**Excerpt**
I agree with you in regard to A Beautiful Mind, but I happen to love Field's IN THE BEDROOM which I believe to be the most accomplished film by an American, so far, this decade.
@Noah: Thanks for writing. I've made my case about Bedroom in the review linked above, and just this once, I'll refrain from repeating myself ad nauseum. But feel free to post more of the reasons for your prodigious enthusiasm; I'm always interested, even when I don't agree.
"It Happened One Night" fully deserves to be the best picture winner in '34; among the nominees, only "The Thin Man" can rival it. And I never care about the mystery plot in the "Thin Man" movies, so that knocks it down a notch.
There are some real duds among the picture nominees. "Here Comes the Navy" is just a bread-and-butter Cagney/Pat O'Brien vehicle. "House of Rothschild" and "One Night of Love" are curiosities at best. The only one I haven't seen is "The White Parade"....but come on. Loretta Young in a movie about nursing?
"Cleopatra" is cheap fun, and "Barretts" is stuffy and overlong, but boasts a terrific Charles Laughton performance. Stahl's "Imitation of Life" is a great movie, and a neglected one.

**Given records**
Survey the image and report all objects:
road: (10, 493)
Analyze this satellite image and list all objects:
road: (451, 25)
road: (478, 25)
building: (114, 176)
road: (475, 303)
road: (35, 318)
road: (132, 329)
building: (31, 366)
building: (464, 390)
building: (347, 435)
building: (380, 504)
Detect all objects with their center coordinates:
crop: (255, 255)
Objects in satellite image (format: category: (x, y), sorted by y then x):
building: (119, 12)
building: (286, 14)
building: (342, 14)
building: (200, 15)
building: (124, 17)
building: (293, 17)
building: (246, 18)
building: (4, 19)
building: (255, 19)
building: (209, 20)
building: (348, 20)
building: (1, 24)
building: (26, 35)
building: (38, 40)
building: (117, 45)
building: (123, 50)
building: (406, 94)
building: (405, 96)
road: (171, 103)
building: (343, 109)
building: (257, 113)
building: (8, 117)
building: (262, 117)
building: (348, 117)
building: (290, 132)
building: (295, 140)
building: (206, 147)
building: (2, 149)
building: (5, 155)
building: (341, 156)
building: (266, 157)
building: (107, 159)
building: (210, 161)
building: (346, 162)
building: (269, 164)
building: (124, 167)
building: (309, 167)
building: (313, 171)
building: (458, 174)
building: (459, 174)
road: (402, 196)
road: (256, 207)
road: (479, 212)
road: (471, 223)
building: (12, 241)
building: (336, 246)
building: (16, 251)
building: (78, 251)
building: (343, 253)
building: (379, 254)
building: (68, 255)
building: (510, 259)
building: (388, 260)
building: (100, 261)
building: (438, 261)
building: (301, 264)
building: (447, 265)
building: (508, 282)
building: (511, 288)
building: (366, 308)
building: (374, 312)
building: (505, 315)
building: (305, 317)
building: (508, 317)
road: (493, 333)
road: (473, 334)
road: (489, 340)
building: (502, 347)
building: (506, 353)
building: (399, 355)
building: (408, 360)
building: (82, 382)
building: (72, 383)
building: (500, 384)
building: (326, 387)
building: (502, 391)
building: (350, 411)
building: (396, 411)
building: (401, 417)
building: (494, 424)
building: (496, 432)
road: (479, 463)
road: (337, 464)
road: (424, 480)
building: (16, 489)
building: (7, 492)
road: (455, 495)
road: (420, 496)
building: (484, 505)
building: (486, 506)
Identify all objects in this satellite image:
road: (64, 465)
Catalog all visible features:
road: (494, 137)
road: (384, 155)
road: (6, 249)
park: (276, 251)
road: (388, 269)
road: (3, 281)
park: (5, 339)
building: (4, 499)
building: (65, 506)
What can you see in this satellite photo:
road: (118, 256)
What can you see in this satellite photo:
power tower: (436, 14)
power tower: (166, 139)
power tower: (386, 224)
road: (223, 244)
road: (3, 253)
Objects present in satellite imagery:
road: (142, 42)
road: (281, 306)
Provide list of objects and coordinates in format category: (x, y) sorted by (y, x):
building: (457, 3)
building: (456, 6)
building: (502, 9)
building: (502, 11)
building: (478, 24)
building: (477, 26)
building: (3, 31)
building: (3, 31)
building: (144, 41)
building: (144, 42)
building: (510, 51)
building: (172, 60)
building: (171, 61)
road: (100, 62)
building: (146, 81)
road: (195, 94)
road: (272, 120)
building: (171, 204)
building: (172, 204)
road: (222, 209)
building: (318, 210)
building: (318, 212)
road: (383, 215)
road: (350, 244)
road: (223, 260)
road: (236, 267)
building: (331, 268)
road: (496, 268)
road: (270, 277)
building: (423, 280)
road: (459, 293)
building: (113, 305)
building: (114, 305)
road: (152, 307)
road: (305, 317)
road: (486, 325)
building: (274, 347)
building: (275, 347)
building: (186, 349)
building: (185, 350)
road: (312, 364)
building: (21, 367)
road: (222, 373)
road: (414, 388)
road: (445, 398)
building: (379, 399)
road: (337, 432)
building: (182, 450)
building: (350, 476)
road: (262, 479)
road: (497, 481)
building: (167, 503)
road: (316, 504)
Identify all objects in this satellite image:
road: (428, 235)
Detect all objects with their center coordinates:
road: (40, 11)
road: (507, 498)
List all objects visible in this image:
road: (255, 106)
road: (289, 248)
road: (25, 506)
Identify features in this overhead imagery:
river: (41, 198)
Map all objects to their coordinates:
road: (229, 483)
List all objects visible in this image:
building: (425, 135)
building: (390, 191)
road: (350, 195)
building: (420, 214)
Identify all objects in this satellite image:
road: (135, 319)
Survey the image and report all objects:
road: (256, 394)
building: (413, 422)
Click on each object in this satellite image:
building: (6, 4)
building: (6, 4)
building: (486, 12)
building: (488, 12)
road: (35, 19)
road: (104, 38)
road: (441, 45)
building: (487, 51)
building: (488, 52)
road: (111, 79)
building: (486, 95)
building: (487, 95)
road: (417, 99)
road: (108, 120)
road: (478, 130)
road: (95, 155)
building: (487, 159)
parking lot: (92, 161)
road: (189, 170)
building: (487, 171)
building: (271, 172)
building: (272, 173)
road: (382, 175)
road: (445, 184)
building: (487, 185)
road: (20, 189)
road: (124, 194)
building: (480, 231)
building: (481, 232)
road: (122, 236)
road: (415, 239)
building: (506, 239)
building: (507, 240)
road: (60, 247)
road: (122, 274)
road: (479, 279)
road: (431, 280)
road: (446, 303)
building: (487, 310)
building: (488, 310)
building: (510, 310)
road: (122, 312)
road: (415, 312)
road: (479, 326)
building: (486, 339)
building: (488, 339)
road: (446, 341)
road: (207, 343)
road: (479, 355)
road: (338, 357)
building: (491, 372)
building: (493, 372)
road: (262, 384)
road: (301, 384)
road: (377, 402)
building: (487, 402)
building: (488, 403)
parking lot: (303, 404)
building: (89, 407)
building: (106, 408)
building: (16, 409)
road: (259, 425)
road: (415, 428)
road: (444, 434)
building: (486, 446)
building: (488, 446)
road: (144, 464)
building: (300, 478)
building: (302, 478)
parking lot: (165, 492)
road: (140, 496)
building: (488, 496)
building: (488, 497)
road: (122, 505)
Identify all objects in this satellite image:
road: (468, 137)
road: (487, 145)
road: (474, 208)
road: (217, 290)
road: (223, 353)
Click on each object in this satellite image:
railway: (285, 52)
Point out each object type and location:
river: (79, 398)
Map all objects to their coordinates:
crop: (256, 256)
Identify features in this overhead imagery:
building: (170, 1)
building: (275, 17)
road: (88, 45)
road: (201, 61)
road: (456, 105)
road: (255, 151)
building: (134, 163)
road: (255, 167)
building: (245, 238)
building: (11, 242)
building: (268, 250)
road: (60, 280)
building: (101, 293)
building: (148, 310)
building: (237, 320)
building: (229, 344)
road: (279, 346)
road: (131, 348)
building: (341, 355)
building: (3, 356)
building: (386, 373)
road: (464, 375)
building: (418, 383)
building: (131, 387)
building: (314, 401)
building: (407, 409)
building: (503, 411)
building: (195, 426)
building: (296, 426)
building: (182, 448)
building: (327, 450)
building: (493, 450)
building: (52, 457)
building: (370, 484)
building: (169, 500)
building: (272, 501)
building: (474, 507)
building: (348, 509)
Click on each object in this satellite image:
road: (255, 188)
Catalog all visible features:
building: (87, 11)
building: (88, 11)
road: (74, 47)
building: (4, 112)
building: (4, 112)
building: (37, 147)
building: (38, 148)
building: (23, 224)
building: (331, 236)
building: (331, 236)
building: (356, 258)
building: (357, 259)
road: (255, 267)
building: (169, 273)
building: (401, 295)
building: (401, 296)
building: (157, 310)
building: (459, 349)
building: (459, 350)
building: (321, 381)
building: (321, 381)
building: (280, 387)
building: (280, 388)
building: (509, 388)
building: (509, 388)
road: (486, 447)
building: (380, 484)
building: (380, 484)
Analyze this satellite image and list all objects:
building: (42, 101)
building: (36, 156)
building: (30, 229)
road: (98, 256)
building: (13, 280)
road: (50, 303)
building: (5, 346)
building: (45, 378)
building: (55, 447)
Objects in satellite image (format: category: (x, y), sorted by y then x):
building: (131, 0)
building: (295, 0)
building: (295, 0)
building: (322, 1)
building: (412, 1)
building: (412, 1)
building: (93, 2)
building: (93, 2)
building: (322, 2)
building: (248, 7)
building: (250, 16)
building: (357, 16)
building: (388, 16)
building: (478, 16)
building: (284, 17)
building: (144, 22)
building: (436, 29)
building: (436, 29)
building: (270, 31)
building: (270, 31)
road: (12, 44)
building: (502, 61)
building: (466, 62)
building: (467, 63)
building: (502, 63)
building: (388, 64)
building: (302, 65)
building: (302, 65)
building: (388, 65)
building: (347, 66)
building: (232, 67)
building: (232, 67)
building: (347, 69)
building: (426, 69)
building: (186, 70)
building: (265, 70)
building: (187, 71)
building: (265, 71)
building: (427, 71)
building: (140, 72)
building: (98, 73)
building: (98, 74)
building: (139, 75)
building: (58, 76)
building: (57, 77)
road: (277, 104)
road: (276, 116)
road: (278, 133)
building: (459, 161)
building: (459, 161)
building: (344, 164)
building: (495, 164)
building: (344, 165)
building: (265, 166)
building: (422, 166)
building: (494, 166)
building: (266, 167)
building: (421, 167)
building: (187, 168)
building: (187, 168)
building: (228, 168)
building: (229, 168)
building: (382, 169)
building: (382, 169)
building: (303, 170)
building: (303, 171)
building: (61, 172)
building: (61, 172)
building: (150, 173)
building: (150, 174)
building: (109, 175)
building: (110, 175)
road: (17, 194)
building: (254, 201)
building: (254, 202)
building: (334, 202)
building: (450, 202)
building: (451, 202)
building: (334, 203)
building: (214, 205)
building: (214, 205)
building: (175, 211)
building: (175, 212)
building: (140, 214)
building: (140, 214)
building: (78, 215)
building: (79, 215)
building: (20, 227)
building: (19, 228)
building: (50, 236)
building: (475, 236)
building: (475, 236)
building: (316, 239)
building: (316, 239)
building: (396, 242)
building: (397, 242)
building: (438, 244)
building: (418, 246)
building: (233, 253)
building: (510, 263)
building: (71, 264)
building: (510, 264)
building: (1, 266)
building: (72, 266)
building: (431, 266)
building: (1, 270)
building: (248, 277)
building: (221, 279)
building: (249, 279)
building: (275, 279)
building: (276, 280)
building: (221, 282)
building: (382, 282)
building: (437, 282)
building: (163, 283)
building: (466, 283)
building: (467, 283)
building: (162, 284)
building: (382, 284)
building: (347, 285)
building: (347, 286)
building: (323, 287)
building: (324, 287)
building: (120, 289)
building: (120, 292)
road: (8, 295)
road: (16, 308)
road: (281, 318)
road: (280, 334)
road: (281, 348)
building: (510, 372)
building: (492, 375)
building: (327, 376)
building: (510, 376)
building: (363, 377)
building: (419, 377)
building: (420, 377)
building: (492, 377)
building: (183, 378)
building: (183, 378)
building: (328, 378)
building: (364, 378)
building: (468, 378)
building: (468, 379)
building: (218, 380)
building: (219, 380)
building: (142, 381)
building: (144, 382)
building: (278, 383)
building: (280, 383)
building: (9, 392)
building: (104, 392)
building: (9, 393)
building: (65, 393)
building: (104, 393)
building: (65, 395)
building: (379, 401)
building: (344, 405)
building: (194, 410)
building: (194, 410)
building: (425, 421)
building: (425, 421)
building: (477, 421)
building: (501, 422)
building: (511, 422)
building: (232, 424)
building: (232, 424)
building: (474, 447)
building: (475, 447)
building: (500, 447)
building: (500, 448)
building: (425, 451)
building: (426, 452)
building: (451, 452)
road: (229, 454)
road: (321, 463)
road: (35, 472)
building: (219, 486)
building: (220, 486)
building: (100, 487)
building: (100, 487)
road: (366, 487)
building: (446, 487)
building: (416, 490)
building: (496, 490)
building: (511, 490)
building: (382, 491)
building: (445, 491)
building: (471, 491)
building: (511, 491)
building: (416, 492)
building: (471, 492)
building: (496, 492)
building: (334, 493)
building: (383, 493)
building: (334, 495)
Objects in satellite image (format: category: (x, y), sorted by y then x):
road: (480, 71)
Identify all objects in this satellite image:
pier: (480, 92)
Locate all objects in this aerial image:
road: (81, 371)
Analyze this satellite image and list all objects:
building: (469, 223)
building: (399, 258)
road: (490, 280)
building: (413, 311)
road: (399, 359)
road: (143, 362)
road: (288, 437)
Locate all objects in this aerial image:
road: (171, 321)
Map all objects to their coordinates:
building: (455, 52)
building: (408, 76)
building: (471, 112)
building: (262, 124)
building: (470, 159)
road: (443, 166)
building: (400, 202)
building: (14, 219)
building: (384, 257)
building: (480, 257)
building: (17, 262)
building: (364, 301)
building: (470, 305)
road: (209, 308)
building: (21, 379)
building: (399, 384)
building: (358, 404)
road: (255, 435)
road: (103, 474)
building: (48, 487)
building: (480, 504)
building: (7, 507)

**Short exercise**
From the film discussion at the top, write out the passage between "There are some" and "movie about nursing?", inclusive, word for word.

**Task result**
There are some real duds among the picture nominees. "Here Comes the Navy" is just a bread-and-butter Cagney/Pat O'Brien vehicle. "House of Rothschild" and "One Night of Love" are curiosities at best. The only one I haven't seen is "The White Parade"....but come on. Loretta Young in a movie about nursing?